I think we can all agree that Indian TV is quite spectacular – and its shows are filled with all kinds of drama, plot twists, and great acting. Yet there are things that Indian TV depicts in weird, sometimes even offensive way. When it comes to relationships on some of these shows, we see lots of inadequate behavior that teaches people all the wrong things about how to build a relationship or show a woman that you like her. Here are 8 toxic relationship behaviors Indian TV is teaching us that we should never follow.
Women need to be chased
In real life you meet a person and both of you understand quite quickly whether you want to communicate more and go on a date or not. You either click with him/her or not! It’s totally different on TV, though. Indian shows make a whole deal about a guy and a girl meeting and usually, they hate each other’s guts (or she hates him) when they finally get to see each other. It’s a long process from there of him winning her over via a course of numerous episodes. This just doesn’t happen IRL!
Stalking is absolutely okay
If you like a girl or a guy, what would you do? Ask them out, try to start a conversation, or follow them around watching their every step like a stalker? Well, I doubt it’s the latest because normal people just aren’t wired to do things like that. Yet this is exactly what you’d see in a regular Indian TV drama! This is not how you approach a woman you like!
Women don’t have boundaries
In a TV show a girl simply can’t have some time for herself, especially if a guy has been a jerk and didn’t even apologize for his behavior. Oh no, he’ll follow her around, in office or around the house if they’re a couple already, corner her, look deep in the eyes, and wait for everything to magically become okay again. Nope, guys need to say they’re sorry or at least communicate with a woman about why she’s upset.

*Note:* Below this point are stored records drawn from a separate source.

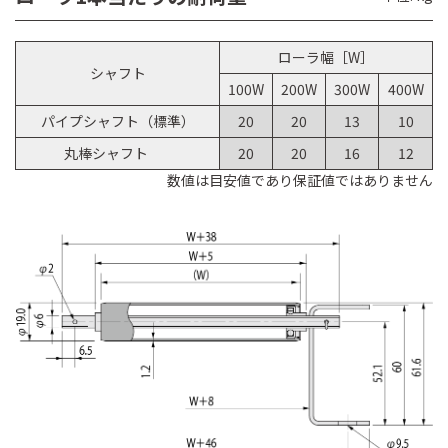
ローラ幅［W］
シャフト
100W
200W
300W
400W
パイプシャフト（標準）
20
20
13
10
丸棒シャフト
20
20
16
12
数値は目安値であり保証値ではありません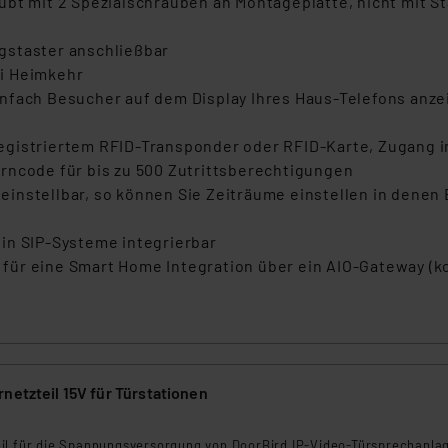
ubt mit 2 Spezialschrauben an Montageplatte, nicht mit
ngemessenheitsbeschluss der EU. Dies bedeutet, dass die USA al
rds eingestuft wird. So besteht etwa das Risiko, dass US-Beh
gstaster anschließbar
ammen verarbeiten, ohne dass hiergegen Klagemöglichkeiten fü
i Heimkehr
en Dienstleistern stützt sich auf die Standarddatenschutzklause
nfach Besucher auf dem Display Ihres Haus-Telefons anze
nen Beurteilung der mit der Datenübermittlung, insbesondere der
.“
egistriertem RFID-Transponder oder RFID-Karte, Zugang i
rncode für bis zu 500 Zutrittsberechtigungen
klärung
pp einstellbar, so können Sie Zeiträume einstellen in dene
in SIP-Systeme integrierbar
ür eine Smart Home Integration über ein AIO-Gateway (ko
netzteil 15V für Türstationen
8
il für die Spannungsversorgung von DoorBird IP-Video-Türsprechanla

That is if she wants to talk about at all. Women need space!
There’s always some female rivalry
Love triangles probably happen in real life too, but they are incredibly rare. Indian TV shows paint a different picture: when there’s a handsome guy and he gets together with a girl he likes, there will always be some other woman trying to get his attention. She’ll do anything to break up the couple and this, well, becomes the whole premise of the series! In real life you can just build a relationship with a man on love and trust without fearing that some other woman will break you up.
His family hates her
Whether it’s his mom that can’t stand the woman he loves or his sister that doesn’t want the couple to be together, there’s always some family rivalry going on in Indian TV shows. Why can’t his family members just be happy for him? And appreciate that a woman loves their family member (which they supposedly do, too)? All kinds of things happen in real life, of course, but more often than not our family is just happy for us finding love and building relationships.

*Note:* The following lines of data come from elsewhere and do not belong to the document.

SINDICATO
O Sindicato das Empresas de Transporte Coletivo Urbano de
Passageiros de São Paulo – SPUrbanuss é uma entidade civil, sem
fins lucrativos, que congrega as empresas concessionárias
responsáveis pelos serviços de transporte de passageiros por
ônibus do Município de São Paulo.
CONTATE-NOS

There is ALWAYS a happy ending
As much as I like happy endings and all those they-lived-happily-ever-afters, people still break up in real life and they do it quite often. Sometimes you realize that the love is gone and you both need to move on, other times the relationship takes an abusive turn and you need to get out of it…things happen! Yet this is not the case with relationships on Indian TV that need to have a happy ending no matter what. Hey, some couples simply don’t want to marry and have kids, they just want to live together and see what it’s like before getting into any kind of commitment. That’s much healthier than jumping into a marriage with a man you barely know.
Honest conversations are for losers
Talking is the basis of a healthy relationship. Whether you’ve had an argument or simply want to share some happy moments – talking is the best way to go! Without honest conversations, you can’t build an honest relationship. Yet when you look at Indian TV shows they’re the opposite of having those kinds of conversation. Couples would avoid taking things out like grown-ups would do and would complain about their partners to friends and family, making matters only worse. They’ll talk to their best friends, mothers, and fathers about what their other half did wrong, but not with the person in question! Which is ridiculous and won’t solve anything.
If you’re ambitions, your husband’s family would hate you
Why is it so bad if a woman wants to become someone or build a successful career? This is based on an old-fashioned belief that a woman’s place is at home, in the kitchen, and with her family (kids included, no family without kids!). Yet we’re living in a modern world and things are evolving fast, including what women want for themselves. Good education and prestigious job are not something to be shamed for! If anything, a woman striving to become successful should get all the support of her and her husband’s family. We should scrape those old-fashioned views and let the ladies do what they want with their lives.
Hypermasculinity is romantic
Nope, it is not. The whole macho thing and a guy treating a girl like he owns her is last century. It is neither romantic nor adequate. It signals about an abusive relationship that a woman should end as soon as possible. Yet we see this quite often on Indian TV – a ‘bad’ guy turns all ‘good’ for the woman he likes, but his actions speak otherwise and he ends up treating her like her opinion doesn’t matter in most cases. It’s toxic masculinity at its finest and it’s not pretty ladies and gents!